Pour Hêphaistos et Prométhée, le nom originel du dieu semble perdu mais s’il est possible de penser que le Zeus Welchanos crétois correspond en fait au dieu indo-européen du feu, *Wlkanos. Le dieu du feu indien Agni est qualifié de Pramantha, c'est-à-dire « celui qui voit en avant », et Hêphaistos est clairement le dieu du feu grec. Aussi doit-on là encore considérer Hêphaistos et Prométhée comme originellement un seul et même dieu.
Reste enfin le cas de la déesse de l’aurore, Eôs en grec, *Ausos en indo-européen, qui à l’époque originelle était à la fois déesse de l’aurore, déesse de l’amour, déesse de la sagesse et déesse de la guerre défensive. L’*Ausos indo-européenne a abouti aussi bien aux Walkyries et aux Zorias slaves qu’à la Venus romaine. Eôs est présentée comme la maîtresse du dieu Arês, de même que l’est aussi Aphrodite, dont le nom signifie « née de l’écume des mers », nom que l’on retrouve sans doute chez les nymphes Apsaras en Inde.

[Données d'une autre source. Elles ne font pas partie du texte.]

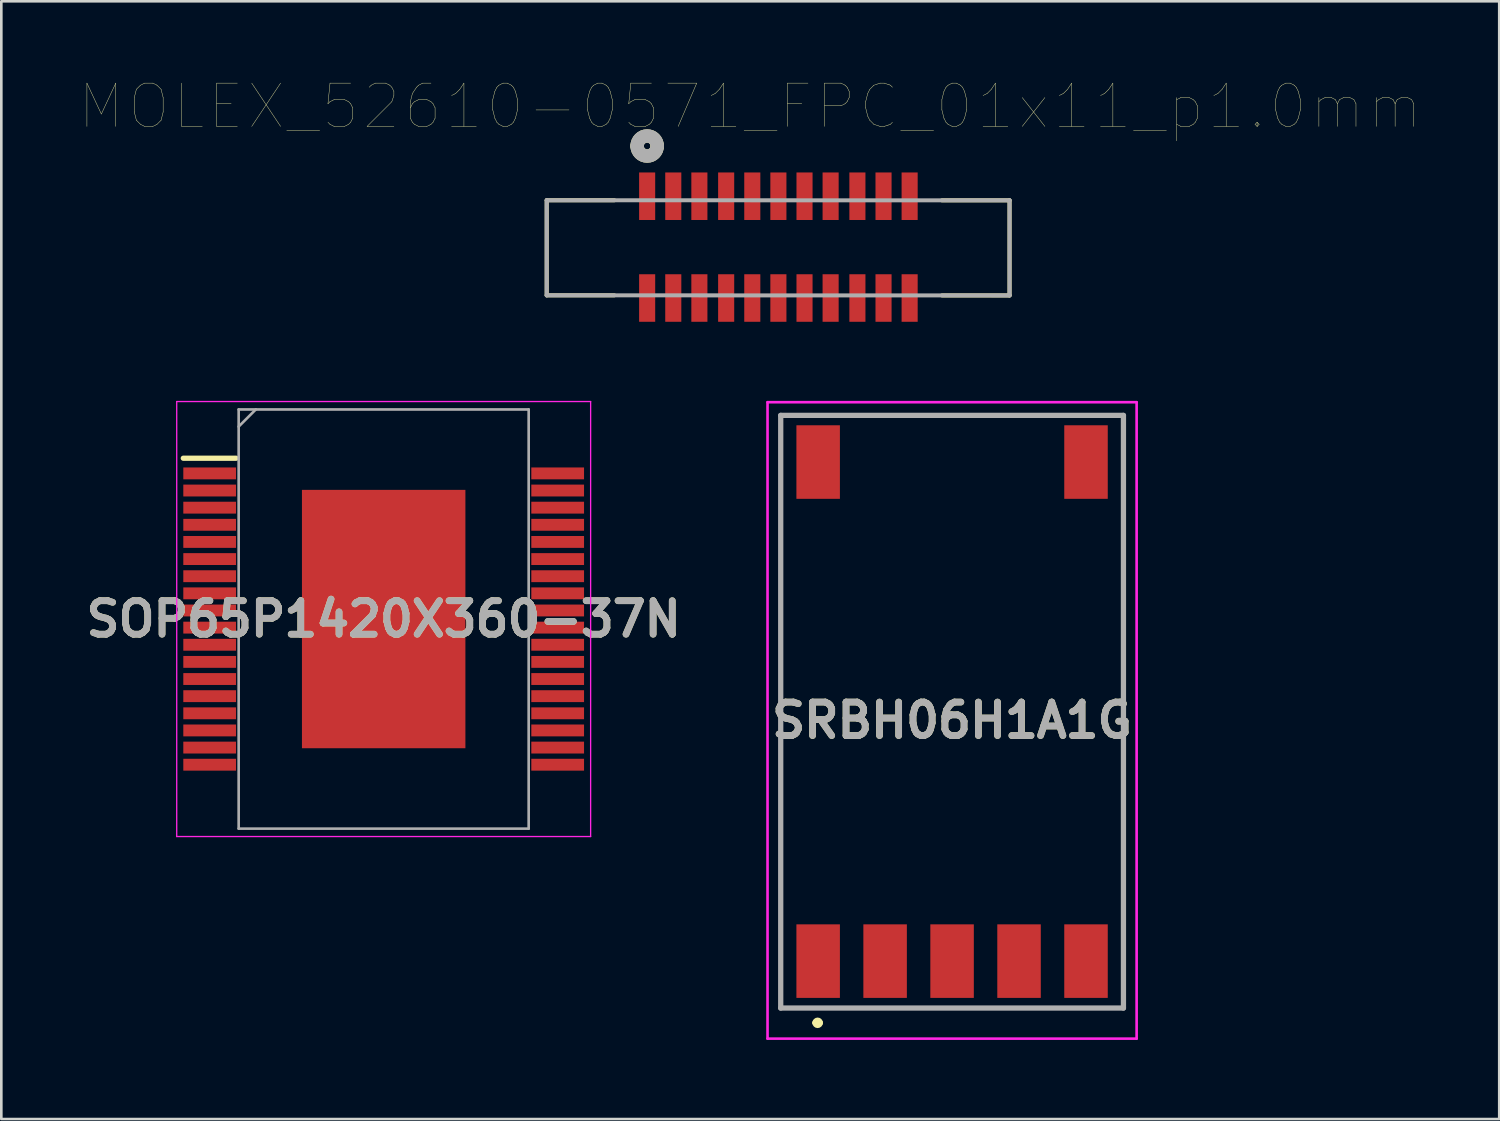
<source format=kicad_pcb>
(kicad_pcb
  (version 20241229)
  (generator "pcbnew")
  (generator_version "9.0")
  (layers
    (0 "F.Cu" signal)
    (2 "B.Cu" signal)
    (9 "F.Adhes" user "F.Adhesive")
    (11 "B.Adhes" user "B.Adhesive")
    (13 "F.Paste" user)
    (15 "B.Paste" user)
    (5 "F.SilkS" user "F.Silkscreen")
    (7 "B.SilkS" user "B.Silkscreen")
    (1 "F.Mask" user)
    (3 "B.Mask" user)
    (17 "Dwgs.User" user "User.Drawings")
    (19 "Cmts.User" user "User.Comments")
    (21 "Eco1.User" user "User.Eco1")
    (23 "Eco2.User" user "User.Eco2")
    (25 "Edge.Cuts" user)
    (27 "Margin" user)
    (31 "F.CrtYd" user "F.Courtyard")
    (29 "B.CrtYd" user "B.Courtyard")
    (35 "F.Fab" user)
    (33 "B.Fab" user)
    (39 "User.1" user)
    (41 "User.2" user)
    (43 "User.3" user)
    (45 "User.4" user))
  (footprint "MOLEX_52610-0571_FPC_01x11_p1.0mm"
    (layer "F.Cu")
    (at 26.465 6.454)
    (property "Reference" "MOLEX_52610-0571_FPC_01x11_p1.0mm" (at -1.056 -5.468 0) (layer "F.SilkS") (effects (font (size 1.641 1.641) (thickness 0.015))))
    (attr smd)
    (fp_line (start -8.778 -1.908) (end -8.778 1.698) (stroke (width 0.152) (type solid)) (layer "F.SilkS"))
    (fp_line (start -8.778 1.698) (end -6.212 1.698) (stroke (width 0.152) (type solid)) (layer "F.SilkS"))
    (fp_line (start -6.212 -1.908) (end -8.778 -1.908) (stroke (width 0.152) (type solid)) (layer "F.SilkS"))
    (fp_line (start 6.212 1.702) (end 8.778 1.702) (stroke (width 0.152) (type solid)) (layer "F.SilkS"))
    (fp_line (start 8.778 -1.905) (end 6.212 -1.905) (stroke (width 0.152) (type solid)) (layer "F.SilkS"))
    (fp_line (start 8.778 1.702) (end 8.778 -1.905) (stroke (width 0.152) (type solid)) (layer "F.SilkS"))
    (fp_arc (start -5.3488 -3.9658) (mid -4.9678 -4.3468) (end -4.5868 -3.9658) (stroke (width 0.508) (type solid)) (layer "F.SilkS"))
    (fp_arc (start -4.5868 -3.9658) (mid -4.9678 -3.5848) (end -5.3488 -3.9658) (stroke (width 0.508) (type solid)) (layer "F.SilkS"))
    (fp_line (start -8.778 -1.908) (end -8.778 1.698) (stroke (width 0.152) (type solid)) (layer "F.Fab"))
    (fp_line (start -8.778 1.698) (end 8.778 1.702) (stroke (width 0.152) (type solid)) (layer "F.Fab"))
    (fp_line (start 8.778 -1.905) (end -8.778 -1.908) (stroke (width 0.152) (type solid)) (layer "F.Fab"))
    (fp_line (start 8.778 1.702) (end 8.778 -1.905) (stroke (width 0.152) (type solid)) (layer "F.Fab"))
    (fp_arc (start -5.3488 -3.9658) (mid -4.9678 -4.3468) (end -4.5868 -3.9658) (stroke (width 0.508) (type solid)) (layer "F.Fab"))
    (fp_arc (start -4.5868 -3.9658) (mid -4.9678 -3.5848) (end -5.3488 -3.9658) (stroke (width 0.508) (type solid)) (layer "F.Fab"))
    (pad "1" smd rect (at -4.968 -2.061) (size 0.61 1.803) (layers "F.Cu" "F.Mask" "F.Paste"))
    (pad "1" smd rect (at -4.968 1.8) (size 0.61 1.803) (layers "F.Cu" "F.Mask" "F.Paste"))
    (pad "2" smd rect (at -3.977 -2.061) (size 0.61 1.803) (layers "F.Cu" "F.Mask" "F.Paste"))
    (pad "2" smd rect (at -3.977 1.8) (size 0.61 1.803) (layers "F.Cu" "F.Mask" "F.Paste"))
    (pad "3" smd rect (at -2.987 -2.061) (size 0.61 1.803) (layers "F.Cu" "F.Mask" "F.Paste"))
    (pad "3" smd rect (at -2.987 1.8) (size 0.61 1.803) (layers "F.Cu" "F.Mask" "F.Paste"))
    (pad "4" smd rect (at -1.971 -2.061) (size 0.61 1.803) (layers "F.Cu" "F.Mask" "F.Paste"))
    (pad "4" smd rect (at -1.971 1.8) (size 0.61 1.803) (layers "F.Cu" "F.Mask" "F.Paste"))
    (pad "5" smd rect (at -0.98 -2.061) (size 0.61 1.803) (layers "F.Cu" "F.Mask" "F.Paste"))
    (pad "5" smd rect (at -0.98 1.8) (size 0.61 1.803) (layers "F.Cu" "F.Mask" "F.Paste"))
    (pad "6" smd rect (at 0.01 -2.061) (size 0.61 1.803) (layers "F.Cu" "F.Mask" "F.Paste"))
    (pad "6" smd rect (at 0.01 1.8) (size 0.61 1.803) (layers "F.Cu" "F.Mask" "F.Paste"))
    (pad "7" smd rect (at 1.001 -2.061) (size 0.61 1.803) (layers "F.Cu" "F.Mask" "F.Paste"))
    (pad "7" smd rect (at 1.001 1.8) (size 0.61 1.803) (layers "F.Cu" "F.Mask" "F.Paste"))
    (pad "8" smd rect (at 1.991 -2.061) (size 0.61 1.803) (layers "F.Cu" "F.Mask" "F.Paste"))
    (pad "8" smd rect (at 1.991 1.8) (size 0.61 1.803) (layers "F.Cu" "F.Mask" "F.Paste"))
    (pad "9" smd rect (at 3.007 -2.061) (size 0.61 1.803) (layers "F.Cu" "F.Mask" "F.Paste"))
    (pad "9" smd rect (at 3.007 1.8) (size 0.61 1.803) (layers "F.Cu" "F.Mask" "F.Paste"))
    (pad "10" smd rect (at 3.998 -2.061) (size 0.61 1.803) (layers "F.Cu" "F.Mask" "F.Paste"))
    (pad "10" smd rect (at 3.998 1.8) (size 0.61 1.803) (layers "F.Cu" "F.Mask" "F.Paste"))
    (pad "11" smd rect (at 4.988 -2.061) (size 0.61 1.803) (layers "F.Cu" "F.Mask" "F.Paste"))
    (pad "11" smd rect (at 4.988 1.8) (size 0.61 1.803) (layers "F.Cu" "F.Mask" "F.Paste")))
  (footprint "SOP65P1420X360-37N"
    (layer "F.Cu")
    (at 11.503 20.431)
    (property "Reference" "SOP65P1420X360-37N" (at 0 0 0) (layer "F.SilkS") (effects (font (size 1.27 1.27) (thickness 0.254))))
    (attr smd)
    (fp_line (start -7.6 -6.1) (end -5.6 -6.1) (stroke (width 0.2) (type solid)) (layer "F.SilkS"))
    (fp_line (start -7.85 -8.25) (end 7.85 -8.25) (stroke (width 0.05) (type solid)) (layer "F.CrtYd"))
    (fp_line (start -7.85 8.25) (end -7.85 -8.25) (stroke (width 0.05) (type solid)) (layer "F.CrtYd"))
    (fp_line (start 7.85 -8.25) (end 7.85 8.25) (stroke (width 0.05) (type solid)) (layer "F.CrtYd"))
    (fp_line (start 7.85 8.25) (end -7.85 8.25) (stroke (width 0.05) (type solid)) (layer "F.CrtYd"))
    (fp_line (start -5.5 -7.95) (end 5.5 -7.95) (stroke (width 0.1) (type solid)) (layer "F.Fab"))
    (fp_line (start -5.5 -7.3) (end -4.85 -7.95) (stroke (width 0.1) (type solid)) (layer "F.Fab"))
    (fp_line (start -5.5 7.95) (end -5.5 -7.95) (stroke (width 0.1) (type solid)) (layer "F.Fab"))
    (fp_line (start 5.5 -7.95) (end 5.5 7.95) (stroke (width 0.1) (type solid)) (layer "F.Fab"))
    (fp_line (start 5.5 7.95) (end -5.5 7.95) (stroke (width 0.1) (type solid)) (layer "F.Fab"))
    (fp_text user "${REFERENCE}" (at 0 0 0) (layer "F.Fab") (effects (font (size 1.27 1.27) (thickness 0.254))))
    (pad "1" smd rect (at -6.6 -5.525 90) (size 0.45 2) (layers "F.Cu" "F.Mask" "F.Paste"))
    (pad "2" smd rect (at -6.6 -4.875 90) (size 0.45 2) (layers "F.Cu" "F.Mask" "F.Paste"))
    (pad "3" smd rect (at -6.6 -4.225 90) (size 0.45 2) (layers "F.Cu" "F.Mask" "F.Paste"))
    (pad "4" smd rect (at -6.6 -3.575 90) (size 0.45 2) (layers "F.Cu" "F.Mask" "F.Paste"))
    (pad "5" smd rect (at -6.6 -2.925 90) (size 0.45 2) (layers "F.Cu" "F.Mask" "F.Paste"))
    (pad "6" smd rect (at -6.6 -2.275 90) (size 0.45 2) (layers "F.Cu" "F.Mask" "F.Paste"))
    (pad "7" smd rect (at -6.6 -1.625 90) (size 0.45 2) (layers "F.Cu" "F.Mask" "F.Paste"))
    (pad "8" smd rect (at -6.6 -0.975 90) (size 0.45 2) (layers "F.Cu" "F.Mask" "F.Paste"))
    (pad "9" smd rect (at -6.6 -0.325 90) (size 0.45 2) (layers "F.Cu" "F.Mask" "F.Paste"))
    (pad "10" smd rect (at -6.6 0.325 90) (size 0.45 2) (layers "F.Cu" "F.Mask" "F.Paste"))
    (pad "11" smd rect (at -6.6 0.975 90) (size 0.45 2) (layers "F.Cu" "F.Mask" "F.Paste"))
    (pad "12" smd rect (at -6.6 1.625 90) (size 0.45 2) (layers "F.Cu" "F.Mask" "F.Paste"))
    (pad "13" smd rect (at -6.6 2.275 90) (size 0.45 2) (layers "F.Cu" "F.Mask" "F.Paste"))
    (pad "14" smd rect (at -6.6 2.925 90) (size 0.45 2) (layers "F.Cu" "F.Mask" "F.Paste"))
    (pad "15" smd rect (at -6.6 3.575 90) (size 0.45 2) (layers "F.Cu" "F.Mask" "F.Paste"))
    (pad "16" smd rect (at -6.6 4.225 90) (size 0.45 2) (layers "F.Cu" "F.Mask" "F.Paste"))
    (pad "17" smd rect (at -6.6 4.875 90) (size 0.45 2) (layers "F.Cu" "F.Mask" "F.Paste"))
    (pad "18" smd rect (at -6.6 5.525 90) (size 0.45 2) (layers "F.Cu" "F.Mask" "F.Paste"))
    (pad "19" smd rect (at 6.6 5.525 90) (size 0.45 2) (layers "F.Cu" "F.Mask" "F.Paste"))
    (pad "20" smd rect (at 6.6 4.875 90) (size 0.45 2) (layers "F.Cu" "F.Mask" "F.Paste"))
    (pad "21" smd rect (at 6.6 4.225 90) (size 0.45 2) (layers "F.Cu" "F.Mask" "F.Paste"))
    (pad "22" smd rect (at 6.6 3.575 90) (size 0.45 2) (layers "F.Cu" "F.Mask" "F.Paste"))
    (pad "23" smd rect (at 6.6 2.925 90) (size 0.45 2) (layers "F.Cu" "F.Mask" "F.Paste"))
    (pad "24" smd rect (at 6.6 2.275 90) (size 0.45 2) (layers "F.Cu" "F.Mask" "F.Paste"))
    (pad "25" smd rect (at 6.6 1.625 90) (size 0.45 2) (layers "F.Cu" "F.Mask" "F.Paste"))
    (pad "26" smd rect (at 6.6 0.975 90) (size 0.45 2) (layers "F.Cu" "F.Mask" "F.Paste"))
    (pad "27" smd rect (at 6.6 0.325 90) (size 0.45 2) (layers "F.Cu" "F.Mask" "F.Paste"))
    (pad "28" smd rect (at 6.6 -0.325 90) (size 0.45 2) (layers "F.Cu" "F.Mask" "F.Paste"))
    (pad "29" smd rect (at 6.6 -0.975 90) (size 0.45 2) (layers "F.Cu" "F.Mask" "F.Paste"))
    (pad "30" smd rect (at 6.6 -1.625 90) (size 0.45 2) (layers "F.Cu" "F.Mask" "F.Paste"))
    (pad "31" smd rect (at 6.6 -2.275 90) (size 0.45 2) (layers "F.Cu" "F.Mask" "F.Paste"))
    (pad "32" smd rect (at 6.6 -2.925 90) (size 0.45 2) (layers "F.Cu" "F.Mask" "F.Paste"))
    (pad "33" smd rect (at 6.6 -3.575 90) (size 0.45 2) (layers "F.Cu" "F.Mask" "F.Paste"))
    (pad "34" smd rect (at 6.6 -4.225 90) (size 0.45 2) (layers "F.Cu" "F.Mask" "F.Paste"))
    (pad "35" smd rect (at 6.6 -4.875 90) (size 0.45 2) (layers "F.Cu" "F.Mask" "F.Paste"))
    (pad "36" smd rect (at 6.6 -5.525 90) (size 0.45 2) (layers "F.Cu" "F.Mask" "F.Paste"))
    (pad "37" smd rect (at 0 0) (size 6.2 9.8) (layers "F.Cu" "F.Mask" "F.Paste")))
  (footprint "SRBH06H1A1G"
    (layer "F.Cu")
    (at 33.063 23.946)
    (property "Reference" "SRBH06H1A1G" (at 0 0.33 0) (layer "F.SilkS") (effects (font (size 1.27 1.27) (thickness 0.254))))
    (attr smd)
    (fp_line (start -6.5 -11.24) (end -6.5 11.24) (stroke (width 0.1) (type solid)) (layer "F.SilkS"))
    (fp_line (start -6.5 11.24) (end 6.5 11.24) (stroke (width 0.1) (type solid)) (layer "F.SilkS"))
    (fp_line (start -5.2 11.8) (end -5.2 11.8) (stroke (width 0.2) (type solid)) (layer "F.SilkS"))
    (fp_line (start -5 11.8) (end -5 11.8) (stroke (width 0.2) (type solid)) (layer "F.SilkS"))
    (fp_line (start -3.66 -11.24) (end -6.5 -11.24) (stroke (width 0.1) (type solid)) (layer "F.SilkS"))
    (fp_line (start 6.5 -11.24) (end 3.66 -11.24) (stroke (width 0.1) (type solid)) (layer "F.SilkS"))
    (fp_line (start 6.5 11.24) (end 6.5 -11.24) (stroke (width 0.1) (type solid)) (layer "F.SilkS"))
    (fp_arc (start -5.2 11.8) (mid -5.1 11.7) (end -5 11.8) (stroke (width 0.2) (type solid)) (layer "F.SilkS"))
    (fp_arc (start -5 11.8) (mid -5.1 11.9) (end -5.2 11.8) (stroke (width 0.2) (type solid)) (layer "F.SilkS"))
    (fp_line (start -7 -11.74) (end 7 -11.74) (stroke (width 0.1) (type solid)) (layer "F.CrtYd"))
    (fp_line (start -7 12.4) (end -7 -11.74) (stroke (width 0.1) (type solid)) (layer "F.CrtYd"))
    (fp_line (start 7 -11.74) (end 7 12.4) (stroke (width 0.1) (type solid)) (layer "F.CrtYd"))
    (fp_line (start 7 12.4) (end -7 12.4) (stroke (width 0.1) (type solid)) (layer "F.CrtYd"))
    (fp_line (start -6.5 -11.24) (end 6.5 -11.24) (stroke (width 0.2) (type solid)) (layer "F.Fab"))
    (fp_line (start -6.5 11.24) (end -6.5 -11.24) (stroke (width 0.2) (type solid)) (layer "F.Fab"))
    (fp_line (start 6.5 -11.24) (end 6.5 11.24) (stroke (width 0.2) (type solid)) (layer "F.Fab"))
    (fp_line (start 6.5 11.24) (end -6.5 11.24) (stroke (width 0.2) (type solid)) (layer "F.Fab"))
    (fp_text user "${REFERENCE}" (at 0 0.33 0) (layer "F.Fab") (effects (font (size 1.27 1.27) (thickness 0.254))))
    (pad "1" smd rect (at -5.08 9.46) (size 1.65 2.79) (layers "F.Cu" "F.Mask" "F.Paste"))
    (pad "2" smd rect (at -2.54 9.46) (size 1.65 2.79) (layers "F.Cu" "F.Mask" "F.Paste"))
    (pad "3" smd rect (at 0 9.46) (size 1.65 2.79) (layers "F.Cu" "F.Mask" "F.Paste"))
    (pad "4" smd rect (at 2.54 9.46) (size 1.65 2.79) (layers "F.Cu" "F.Mask" "F.Paste"))
    (pad "5" smd rect (at 5.08 9.46) (size 1.65 2.79) (layers "F.Cu" "F.Mask" "F.Paste"))
    (pad "6" smd rect (at 5.08 -9.47) (size 1.65 2.79) (layers "F.Cu" "F.Mask" "F.Paste"))
    (pad "7" smd rect (at -5.08 -9.47) (size 1.65 2.79) (layers "F.Cu" "F.Mask" "F.Paste")))
  (gr_rect
    (start -3 -3)
    (end 53.817 39.396)
    (stroke (width 0.1) (type default))
    (fill no)
    (layer "Edge.Cuts")))
</source>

L’une comme l’autre sont associées à la couleur rose. Comme la déesse indienne Ushas, fille de Dyaus, Aphrodite est la fille de Zeus par Dionè (version féminine de Zeus, la *Dewni indo-européenne). La dimension guerrière et sage d’*Ausos est représentée par la déesse Athêna, « l’élevée », nom qui rappelle celui de la déesse celte Brighid, que les Romains associèrent à Minerve.

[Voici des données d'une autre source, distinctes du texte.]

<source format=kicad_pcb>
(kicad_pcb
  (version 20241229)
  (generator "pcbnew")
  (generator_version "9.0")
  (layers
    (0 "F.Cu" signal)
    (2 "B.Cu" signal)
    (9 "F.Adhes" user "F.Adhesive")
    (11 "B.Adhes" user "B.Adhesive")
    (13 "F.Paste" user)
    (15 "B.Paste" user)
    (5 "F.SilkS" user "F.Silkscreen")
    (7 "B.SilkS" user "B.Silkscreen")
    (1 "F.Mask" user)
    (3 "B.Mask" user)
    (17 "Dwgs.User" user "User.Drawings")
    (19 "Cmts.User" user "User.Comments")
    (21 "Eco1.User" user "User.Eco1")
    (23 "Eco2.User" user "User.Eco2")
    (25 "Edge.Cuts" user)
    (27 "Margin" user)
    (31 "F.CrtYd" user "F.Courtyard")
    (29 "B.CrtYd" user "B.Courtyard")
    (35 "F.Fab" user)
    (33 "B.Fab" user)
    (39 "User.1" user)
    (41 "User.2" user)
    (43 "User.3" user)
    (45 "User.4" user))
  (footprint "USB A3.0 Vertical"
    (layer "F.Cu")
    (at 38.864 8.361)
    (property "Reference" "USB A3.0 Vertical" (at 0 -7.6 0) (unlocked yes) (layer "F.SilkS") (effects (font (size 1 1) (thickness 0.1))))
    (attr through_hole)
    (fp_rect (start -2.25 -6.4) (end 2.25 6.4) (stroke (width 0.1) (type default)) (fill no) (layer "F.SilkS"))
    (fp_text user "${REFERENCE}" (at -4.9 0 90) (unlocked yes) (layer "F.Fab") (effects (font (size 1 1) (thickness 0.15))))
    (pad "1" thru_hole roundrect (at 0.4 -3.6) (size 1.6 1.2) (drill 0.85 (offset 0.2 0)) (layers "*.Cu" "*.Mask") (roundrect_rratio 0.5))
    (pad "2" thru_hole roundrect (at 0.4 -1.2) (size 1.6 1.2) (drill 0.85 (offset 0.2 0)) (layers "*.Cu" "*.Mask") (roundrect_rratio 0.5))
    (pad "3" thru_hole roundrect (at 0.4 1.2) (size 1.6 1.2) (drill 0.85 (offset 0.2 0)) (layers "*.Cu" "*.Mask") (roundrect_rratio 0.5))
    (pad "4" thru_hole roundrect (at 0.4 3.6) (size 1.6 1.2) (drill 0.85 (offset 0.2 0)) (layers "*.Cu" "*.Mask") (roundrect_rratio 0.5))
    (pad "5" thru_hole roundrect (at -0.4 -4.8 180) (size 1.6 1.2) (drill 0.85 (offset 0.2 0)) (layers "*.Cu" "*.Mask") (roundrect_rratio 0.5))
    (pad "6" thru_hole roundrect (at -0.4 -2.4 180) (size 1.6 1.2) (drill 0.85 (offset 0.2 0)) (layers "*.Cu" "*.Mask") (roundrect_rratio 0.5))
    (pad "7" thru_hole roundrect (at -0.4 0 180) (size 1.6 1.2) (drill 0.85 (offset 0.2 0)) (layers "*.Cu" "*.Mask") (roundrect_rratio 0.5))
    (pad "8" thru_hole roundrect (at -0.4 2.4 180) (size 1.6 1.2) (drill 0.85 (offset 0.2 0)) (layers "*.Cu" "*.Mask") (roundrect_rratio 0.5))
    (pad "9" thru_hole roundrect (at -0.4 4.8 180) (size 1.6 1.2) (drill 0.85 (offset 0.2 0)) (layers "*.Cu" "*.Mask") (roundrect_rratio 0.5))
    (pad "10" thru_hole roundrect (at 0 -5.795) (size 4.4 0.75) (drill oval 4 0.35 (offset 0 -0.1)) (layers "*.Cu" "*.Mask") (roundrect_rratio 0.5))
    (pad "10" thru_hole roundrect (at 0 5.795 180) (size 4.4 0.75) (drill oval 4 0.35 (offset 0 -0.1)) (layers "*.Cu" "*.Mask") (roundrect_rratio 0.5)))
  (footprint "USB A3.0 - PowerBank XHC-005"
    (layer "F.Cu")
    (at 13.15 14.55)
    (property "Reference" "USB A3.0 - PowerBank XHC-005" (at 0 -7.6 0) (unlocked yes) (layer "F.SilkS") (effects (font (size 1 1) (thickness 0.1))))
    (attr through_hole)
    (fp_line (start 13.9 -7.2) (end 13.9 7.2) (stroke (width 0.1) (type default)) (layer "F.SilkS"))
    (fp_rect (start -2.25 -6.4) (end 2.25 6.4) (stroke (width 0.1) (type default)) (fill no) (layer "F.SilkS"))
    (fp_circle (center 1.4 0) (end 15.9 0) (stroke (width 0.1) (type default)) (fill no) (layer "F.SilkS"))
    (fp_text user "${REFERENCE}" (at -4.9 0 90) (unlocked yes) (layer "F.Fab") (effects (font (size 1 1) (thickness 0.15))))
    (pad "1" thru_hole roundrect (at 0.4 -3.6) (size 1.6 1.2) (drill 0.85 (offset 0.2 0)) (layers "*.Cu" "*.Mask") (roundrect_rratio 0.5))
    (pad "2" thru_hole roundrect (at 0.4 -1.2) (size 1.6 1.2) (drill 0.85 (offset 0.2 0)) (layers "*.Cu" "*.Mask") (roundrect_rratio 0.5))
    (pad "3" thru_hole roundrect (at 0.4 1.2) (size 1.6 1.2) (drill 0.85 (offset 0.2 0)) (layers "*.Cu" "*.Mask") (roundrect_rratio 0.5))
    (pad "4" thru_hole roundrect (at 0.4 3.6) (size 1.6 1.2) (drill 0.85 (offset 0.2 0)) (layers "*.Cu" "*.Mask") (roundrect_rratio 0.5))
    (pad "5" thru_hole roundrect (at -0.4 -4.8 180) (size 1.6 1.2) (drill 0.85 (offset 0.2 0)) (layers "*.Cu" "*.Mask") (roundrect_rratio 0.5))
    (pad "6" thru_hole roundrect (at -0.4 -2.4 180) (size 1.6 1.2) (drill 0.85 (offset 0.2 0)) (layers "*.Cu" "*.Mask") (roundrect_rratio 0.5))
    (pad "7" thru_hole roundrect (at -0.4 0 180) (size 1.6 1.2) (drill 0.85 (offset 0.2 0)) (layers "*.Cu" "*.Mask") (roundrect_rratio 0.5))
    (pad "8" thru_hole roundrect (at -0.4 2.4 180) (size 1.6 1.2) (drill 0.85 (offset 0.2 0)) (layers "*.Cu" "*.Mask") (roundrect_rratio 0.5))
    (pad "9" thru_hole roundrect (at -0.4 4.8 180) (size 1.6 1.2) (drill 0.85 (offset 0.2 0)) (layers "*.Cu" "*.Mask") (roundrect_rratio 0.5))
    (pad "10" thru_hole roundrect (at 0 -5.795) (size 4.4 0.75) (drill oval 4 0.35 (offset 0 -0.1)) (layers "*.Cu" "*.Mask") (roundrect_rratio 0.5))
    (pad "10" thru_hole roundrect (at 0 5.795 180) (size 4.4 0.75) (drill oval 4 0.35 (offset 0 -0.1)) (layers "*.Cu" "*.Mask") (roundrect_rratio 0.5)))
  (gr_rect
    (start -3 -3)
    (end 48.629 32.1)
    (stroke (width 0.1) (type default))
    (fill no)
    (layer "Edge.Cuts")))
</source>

Ce phénomène explique sans doute pourquoi les noms originels des divinités indo-européennes ont été pour l’essentiel perdues, ce qui n’est pas le cas de leurs épiclèses. Le dieu indo-européen de la mer se retrouve sous les traits de Poséidon, « maître des eaux », mais son nom originel, conservé par les Romains (Neptunus), a disparu. Ne sont directement héritières de leur nom originel que les divinités suivantes : Zeus bien sûr, Dêmêtêr (la *Dhghom Mater indo-européenne), Dionê, Eôs, Hêlios, Selênê/Mênê et Pan. A cette liste on peut éventuellement ajouter le vieil Ouranos (correspondant au Varuna indien), le dieu de la tempête Phorcys (= indo-européen *Perkwunos ?) et Eole, avatar du dieu du vent. A l’exception des deux premières divinités citées, prépondérantes, les autres dieux sont tout à fait mineurs dans la religion grecque. Ils le sont parce que concurrencés dans leurs fonctions, et leur symbolisme, par de nouvelles divinités que sont Apollon, Artémis, Hermês, Hêraklês et Aphrodite. Arês est concurrencé sur son terrain par Héraklês et n’incarne plus que la guerre brutale, la dimension héroïque ayant disparu. Hêphaistos, le dieu du feu, comme Arês, conserve une place relativement marginale dans le panthéon olympien, bien éloignée de celle dont il dispose en Inde et en Iran.